[Dataset entries]

________________________________________

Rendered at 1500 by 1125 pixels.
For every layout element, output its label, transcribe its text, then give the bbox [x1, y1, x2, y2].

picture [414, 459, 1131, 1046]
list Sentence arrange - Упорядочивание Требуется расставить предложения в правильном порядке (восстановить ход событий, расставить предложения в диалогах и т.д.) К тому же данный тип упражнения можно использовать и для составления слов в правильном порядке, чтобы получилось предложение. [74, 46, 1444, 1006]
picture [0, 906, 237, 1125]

________________________________________

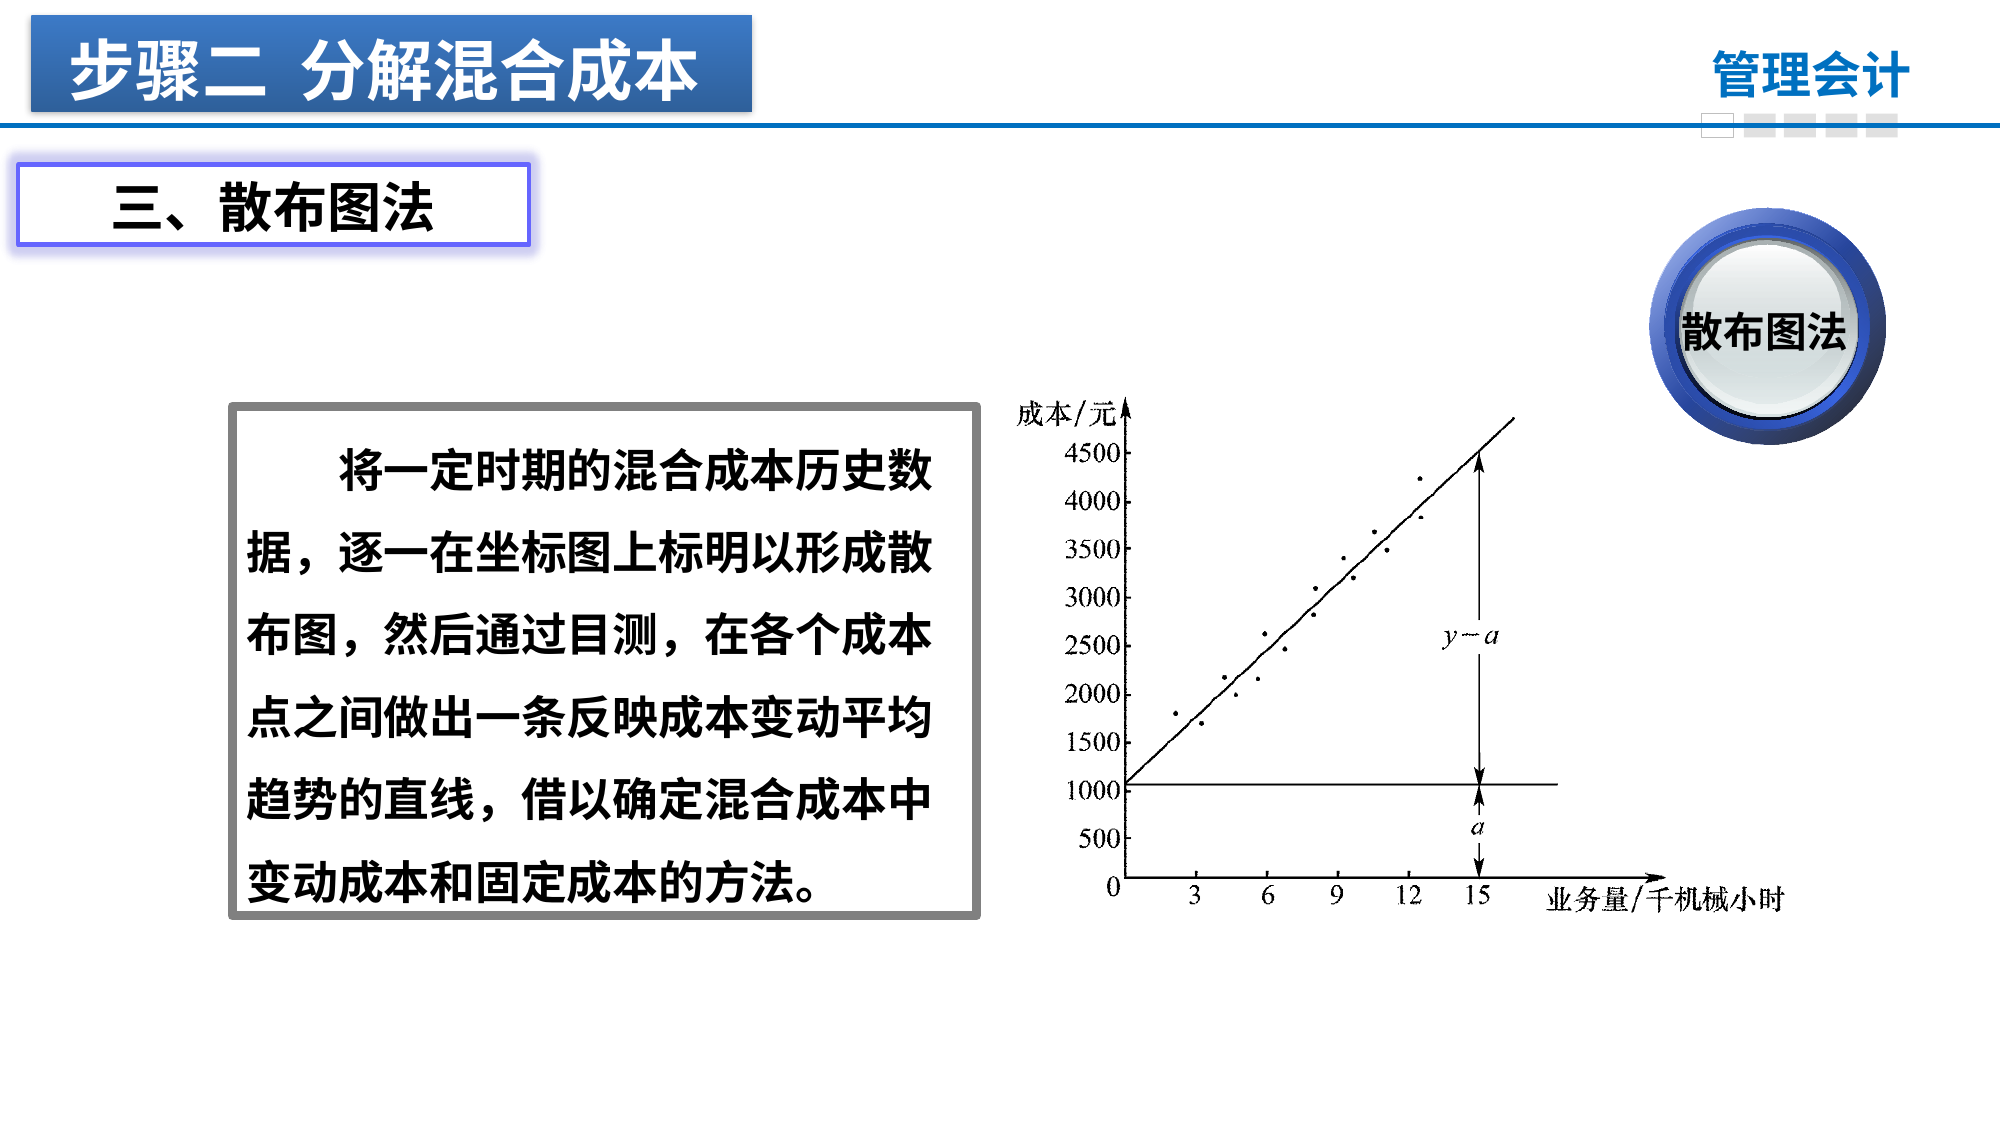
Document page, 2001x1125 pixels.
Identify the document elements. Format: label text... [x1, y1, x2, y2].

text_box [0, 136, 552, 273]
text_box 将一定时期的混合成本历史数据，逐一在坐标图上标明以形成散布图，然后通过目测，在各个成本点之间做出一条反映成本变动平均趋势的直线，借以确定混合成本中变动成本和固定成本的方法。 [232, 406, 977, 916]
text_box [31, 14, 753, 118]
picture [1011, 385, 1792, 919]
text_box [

________________________________________

What this task involves: Copy every line from the data that includes the string "pixels".

Problem solution:
Rendered at 1500 by 1125 pixels.
Document page, 2001x1125 pixels.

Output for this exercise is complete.